Exercise:
Copy out the complete listing, word for word.

Data listing:
>>

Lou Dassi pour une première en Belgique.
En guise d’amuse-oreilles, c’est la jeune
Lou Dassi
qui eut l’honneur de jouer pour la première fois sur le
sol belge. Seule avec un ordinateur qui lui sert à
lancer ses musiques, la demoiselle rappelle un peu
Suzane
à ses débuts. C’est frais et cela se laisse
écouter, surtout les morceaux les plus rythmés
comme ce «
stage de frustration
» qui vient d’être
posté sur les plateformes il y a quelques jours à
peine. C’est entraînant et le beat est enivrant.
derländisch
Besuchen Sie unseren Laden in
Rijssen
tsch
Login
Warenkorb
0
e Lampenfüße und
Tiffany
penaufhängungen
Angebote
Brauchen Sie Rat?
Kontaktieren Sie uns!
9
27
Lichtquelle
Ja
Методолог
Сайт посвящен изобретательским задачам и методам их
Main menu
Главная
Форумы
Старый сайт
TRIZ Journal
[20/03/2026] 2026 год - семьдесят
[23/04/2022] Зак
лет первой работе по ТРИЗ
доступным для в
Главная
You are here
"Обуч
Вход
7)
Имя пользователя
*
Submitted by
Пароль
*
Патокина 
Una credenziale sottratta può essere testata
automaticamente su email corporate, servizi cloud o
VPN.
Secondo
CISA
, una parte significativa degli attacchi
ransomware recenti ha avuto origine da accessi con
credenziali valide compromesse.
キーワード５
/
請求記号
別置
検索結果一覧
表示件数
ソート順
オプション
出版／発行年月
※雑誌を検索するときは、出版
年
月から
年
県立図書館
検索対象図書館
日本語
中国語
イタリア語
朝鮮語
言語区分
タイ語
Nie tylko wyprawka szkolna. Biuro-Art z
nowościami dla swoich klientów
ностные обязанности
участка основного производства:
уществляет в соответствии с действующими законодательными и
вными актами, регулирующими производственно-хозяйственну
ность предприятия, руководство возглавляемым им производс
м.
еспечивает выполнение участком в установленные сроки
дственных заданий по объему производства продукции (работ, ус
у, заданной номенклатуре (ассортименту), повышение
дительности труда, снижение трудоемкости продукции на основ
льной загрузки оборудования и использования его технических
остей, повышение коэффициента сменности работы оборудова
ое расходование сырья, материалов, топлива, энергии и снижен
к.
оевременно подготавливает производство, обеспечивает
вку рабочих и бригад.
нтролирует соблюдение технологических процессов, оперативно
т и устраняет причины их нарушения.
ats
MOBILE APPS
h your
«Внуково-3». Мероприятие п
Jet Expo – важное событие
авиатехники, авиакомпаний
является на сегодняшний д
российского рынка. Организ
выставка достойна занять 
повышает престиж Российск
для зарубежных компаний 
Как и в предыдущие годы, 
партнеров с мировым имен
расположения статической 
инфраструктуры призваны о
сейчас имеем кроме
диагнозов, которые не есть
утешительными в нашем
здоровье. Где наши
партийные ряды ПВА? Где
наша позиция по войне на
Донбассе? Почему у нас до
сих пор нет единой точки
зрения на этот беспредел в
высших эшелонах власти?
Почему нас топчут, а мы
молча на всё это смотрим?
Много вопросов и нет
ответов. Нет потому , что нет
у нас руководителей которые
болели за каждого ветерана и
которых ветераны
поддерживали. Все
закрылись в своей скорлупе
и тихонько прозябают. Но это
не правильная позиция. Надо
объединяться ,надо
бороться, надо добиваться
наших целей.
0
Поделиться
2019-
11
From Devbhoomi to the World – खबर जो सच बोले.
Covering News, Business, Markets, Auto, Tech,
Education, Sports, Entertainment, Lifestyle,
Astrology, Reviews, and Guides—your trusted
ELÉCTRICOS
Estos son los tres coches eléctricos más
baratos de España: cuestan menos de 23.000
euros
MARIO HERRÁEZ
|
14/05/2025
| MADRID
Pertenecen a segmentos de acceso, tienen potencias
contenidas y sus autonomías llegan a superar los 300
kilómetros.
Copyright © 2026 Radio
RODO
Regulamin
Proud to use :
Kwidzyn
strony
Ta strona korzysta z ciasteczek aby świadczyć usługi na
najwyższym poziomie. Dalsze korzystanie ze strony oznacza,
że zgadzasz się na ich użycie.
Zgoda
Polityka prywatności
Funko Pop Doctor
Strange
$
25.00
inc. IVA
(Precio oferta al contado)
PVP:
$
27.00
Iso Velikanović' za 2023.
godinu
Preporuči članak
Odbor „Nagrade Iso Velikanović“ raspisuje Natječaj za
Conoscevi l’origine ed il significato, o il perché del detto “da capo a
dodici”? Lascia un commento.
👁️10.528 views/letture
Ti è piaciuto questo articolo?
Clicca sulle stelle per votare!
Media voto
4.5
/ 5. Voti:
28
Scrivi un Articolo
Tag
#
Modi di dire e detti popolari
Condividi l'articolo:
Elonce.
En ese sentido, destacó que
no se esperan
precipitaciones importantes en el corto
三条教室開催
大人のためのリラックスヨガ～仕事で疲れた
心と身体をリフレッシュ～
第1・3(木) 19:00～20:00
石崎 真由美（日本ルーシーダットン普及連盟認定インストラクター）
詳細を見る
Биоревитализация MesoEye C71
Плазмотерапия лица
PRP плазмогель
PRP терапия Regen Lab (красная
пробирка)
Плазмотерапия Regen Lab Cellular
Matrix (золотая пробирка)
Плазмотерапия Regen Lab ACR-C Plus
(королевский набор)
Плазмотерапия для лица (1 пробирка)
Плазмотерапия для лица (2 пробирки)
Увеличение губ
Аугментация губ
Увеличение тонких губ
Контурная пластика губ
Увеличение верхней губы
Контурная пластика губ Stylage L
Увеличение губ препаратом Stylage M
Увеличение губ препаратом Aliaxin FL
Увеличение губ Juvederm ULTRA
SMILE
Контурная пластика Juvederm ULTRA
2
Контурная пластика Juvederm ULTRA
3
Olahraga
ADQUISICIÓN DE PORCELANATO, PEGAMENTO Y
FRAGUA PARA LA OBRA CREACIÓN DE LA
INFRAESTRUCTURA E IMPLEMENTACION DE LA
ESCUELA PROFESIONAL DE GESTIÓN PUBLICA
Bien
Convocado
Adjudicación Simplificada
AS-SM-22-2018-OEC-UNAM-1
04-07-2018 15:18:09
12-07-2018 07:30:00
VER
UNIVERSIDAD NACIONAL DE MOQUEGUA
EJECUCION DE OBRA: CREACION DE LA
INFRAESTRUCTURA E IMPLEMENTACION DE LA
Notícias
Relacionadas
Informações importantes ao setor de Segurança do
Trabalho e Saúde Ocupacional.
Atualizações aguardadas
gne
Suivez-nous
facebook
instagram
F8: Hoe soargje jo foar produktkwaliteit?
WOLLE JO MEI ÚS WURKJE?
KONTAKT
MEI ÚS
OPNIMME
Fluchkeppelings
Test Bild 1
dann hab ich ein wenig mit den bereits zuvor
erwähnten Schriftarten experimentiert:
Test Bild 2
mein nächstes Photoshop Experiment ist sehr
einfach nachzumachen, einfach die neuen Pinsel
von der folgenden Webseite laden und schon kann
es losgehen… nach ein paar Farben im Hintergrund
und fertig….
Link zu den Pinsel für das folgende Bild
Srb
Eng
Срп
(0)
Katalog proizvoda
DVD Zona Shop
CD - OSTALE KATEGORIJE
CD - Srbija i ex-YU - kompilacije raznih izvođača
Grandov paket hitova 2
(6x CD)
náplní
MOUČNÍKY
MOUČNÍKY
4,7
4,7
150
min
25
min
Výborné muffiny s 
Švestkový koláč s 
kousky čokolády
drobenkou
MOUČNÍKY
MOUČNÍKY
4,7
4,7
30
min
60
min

<<

Answer space:
Lou Dassi pour une première en Belgique.
En guise d’amuse-oreilles, c’est la jeune
Lou Dassi
qui eut l’honneur de jouer pour la première fois sur le
sol belge. Seule avec un ordinateur qui lui sert à
lancer ses musiques, la demoiselle rappelle un peu
Suzane
à ses débuts. C’est frais et cela se laisse
écouter, surtout les morceaux les plus rythmés
comme ce «
stage de frustration
» qui vient d’être
posté sur les plateformes il y a quelques jours à
peine. C’est entraînant et le beat est enivrant.
derländisch
Besuchen Sie unseren Laden in
Rijssen
tsch
Login
Warenkorb
0
e Lampenfüße und
Tiffany
penaufhängungen
Angebote
Brauchen Sie Rat?
Kontaktieren Sie uns!
9
27
Lichtquelle
Ja
Методолог
Сайт посвящен изобретательским задачам и методам их
Main menu
Главная
Форумы
Старый сайт
TRIZ Journal
[20/03/2026] 2026 год - семьдесят
[23/04/2022] Зак
лет первой работе по ТРИЗ
доступным для в
Главная
You are here
"Обуч
Вход
7)
Имя пользователя
*
Submitted by
Пароль
*
Патокина 
Una credenziale sottratta può essere testata
automaticamente su email corporate, servizi cloud o
VPN.
Secondo
CISA
, una parte significativa degli attacchi
ransomware recenti ha avuto origine da accessi con
credenziali valide compromesse.
キーワード５
/
請求記号
別置
検索結果一覧
表示件数
ソート順
オプション
出版／発行年月
※雑誌を検索するときは、出版
年
月から
年
県立図書館
検索対象図書館
日本語
中国語
イタリア語
朝鮮語
言語区分
タイ語
Nie tylko wyprawka szkolna. Biuro-Art z
nowościami dla swoich klientów
ностные обязанности
участка основного производства:
уществляет в соответствии с действующими законодательными и
вными актами, регулирующими производственно-хозяйственну
ность предприятия, руководство возглавляемым им производс
м.
еспечивает выполнение участком в установленные сроки
дственных заданий по объему производства продукции (работ, ус
у, заданной номенклатуре (ассортименту), повышение
дительности труда, снижение трудоемкости продукции на основ
льной загрузки оборудования и использования его технических
остей, повышение коэффициента сменности работы оборудова
ое расходование сырья, материалов, топлива, энергии и снижен
к.
оевременно подготавливает производство, обеспечивает
вку рабочих и бригад.
нтролирует соблюдение технологических процессов, оперативно
т и устраняет причины их нарушения.
ats
MOBILE APPS
h your
«Внуково-3». Мероприятие п
Jet Expo – важное событие
авиатехники, авиакомпаний
является на сегодняшний д
российского рынка. Организ
выставка достойна занять 
повышает престиж Российск
для зарубежных компаний 
Как и в предыдущие годы, 
партнеров с мировым имен
расположения статической 
инфраструктуры призваны о
сейчас имеем кроме
диагнозов, которые не есть
утешительными в нашем
здоровье. Где наши
партийные ряды ПВА? Где
наша позиция по войне на
Донбассе? Почему у нас до
сих пор нет единой точки
зрения на этот беспредел в
высших эшелонах власти?
Почему нас топчут, а мы
молча на всё это смотрим?
Много вопросов и нет
ответов. Нет потому , что нет
у нас руководителей которые
болели за каждого ветерана и
которых ветераны
поддерживали. Все
закрылись в своей скорлупе
и тихонько прозябают. Но это
не правильная позиция. Надо
объединяться ,надо
бороться, надо добиваться
наших целей.
0
Поделиться
2019-
11
From Devbhoomi to the World – खबर जो सच बोले.
Covering News, Business, Markets, Auto, Tech,
Education, Sports, Entertainment, Lifestyle,
Astrology, Reviews, and Guides—your trusted
ELÉCTRICOS
Estos son los tres coches eléctricos más
baratos de España: cuestan menos de 23.000
euros
MARIO HERRÁEZ
|
14/05/2025
| MADRID
Pertenecen a segmentos de acceso, tienen potencias
contenidas y sus autonomías llegan a superar los 300
kilómetros.
Copyright © 2026 Radio
RODO
Regulamin
Proud to use :
Kwidzyn
strony
Ta strona korzysta z ciasteczek aby świadczyć usługi na
najwyższym poziomie. Dalsze korzystanie ze strony oznacza,
że zgadzasz się na ich użycie.
Zgoda
Polityka prywatności
Funko Pop Doctor
Strange
$
25.00
inc. IVA
(Precio oferta al contado)
PVP:
$
27.00
Iso Velikanović' za 2023.
godinu
Preporuči članak
Odbor „Nagrade Iso Velikanović“ raspisuje Natječaj za
Conoscevi l’origine ed il significato, o il perché del detto “da capo a
dodici”? Lascia un commento.
👁️10.528 views/letture
Ti è piaciuto questo articolo?
Clicca sulle stelle per votare!
Media voto
4.5
/ 5. Voti:
28
Scrivi un Articolo
Tag
#
Modi di dire e detti popolari
Condividi l'articolo:
Elonce.
En ese sentido, destacó que
no se esperan
precipitaciones importantes en el corto
三条教室開催
大人のためのリラックスヨガ～仕事で疲れた
心と身体をリフレッシュ～
第1・3(木) 19:00～20:00
石崎 真由美（日本ルーシーダットン普及連盟認定インストラクター）
詳細を見る
Биоревитализация MesoEye C71
Плазмотерапия лица
PRP плазмогель
PRP терапия Regen Lab (красная
пробирка)
Плазмотерапия Regen Lab Cellular
Matrix (золотая пробирка)
Плазмотерапия Regen Lab ACR-C Plus
(королевский набор)
Плазмотерапия для лица (1 пробирка)
Плазмотерапия для лица (2 пробирки)
Увеличение губ
Аугментация губ
Увеличение тонких губ
Контурная пластика губ
Увеличение верхней губы
Контурная пластика губ Stylage L
Увеличение губ препаратом Stylage M
Увеличение губ препаратом Aliaxin FL
Увеличение губ Juvederm ULTRA
SMILE
Контурная пластика Juvederm ULTRA
2
Контурная пластика Juvederm ULTRA
3
Olahraga
ADQUISICIÓN DE PORCELANATO, PEGAMENTO Y
FRAGUA PARA LA OBRA CREACIÓN DE LA
INFRAESTRUCTURA E IMPLEMENTACION DE LA
ESCUELA PROFESIONAL DE GESTIÓN PUBLICA
Bien
Convocado
Adjudicación Simplificada
AS-SM-22-2018-OEC-UNAM-1
04-07-2018 15:18:09
12-07-2018 07:30:00
VER
UNIVERSIDAD NACIONAL DE MOQUEGUA
EJECUCION DE OBRA: CREACION DE LA
INFRAESTRUCTURA E IMPLEMENTACION DE LA
Notícias
Relacionadas
Informações importantes ao setor de Segurança do
Trabalho e Saúde Ocupacional.
Atualizações aguardadas
gne
Suivez-nous
facebook
instagram
F8: Hoe soargje jo foar produktkwaliteit?
WOLLE JO MEI ÚS WURKJE?
KONTAKT
MEI ÚS
OPNIMME
Fluchkeppelings
Test Bild 1
dann hab ich ein wenig mit den bereits zuvor
erwähnten Schriftarten experimentiert:
Test Bild 2
mein nächstes Photoshop Experiment ist sehr
einfach nachzumachen, einfach die neuen Pinsel
von der folgenden Webseite laden und schon kann
es losgehen… nach ein paar Farben im Hintergrund
und fertig….
Link zu den Pinsel für das folgende Bild
Srb
Eng
Срп
(0)
Katalog proizvoda
DVD Zona Shop
CD - OSTALE KATEGORIJE
CD - Srbija i ex-YU - kompilacije raznih izvođača
Grandov paket hitova 2
(6x CD)
náplní
MOUČNÍKY
MOUČNÍKY
4,7
4,7
150
min
25
min
Výborné muffiny s 
Švestkový koláč s 
kousky čokolády
drobenkou
MOUČNÍKY
MOUČNÍKY
4,7
4,7
30
min
60
min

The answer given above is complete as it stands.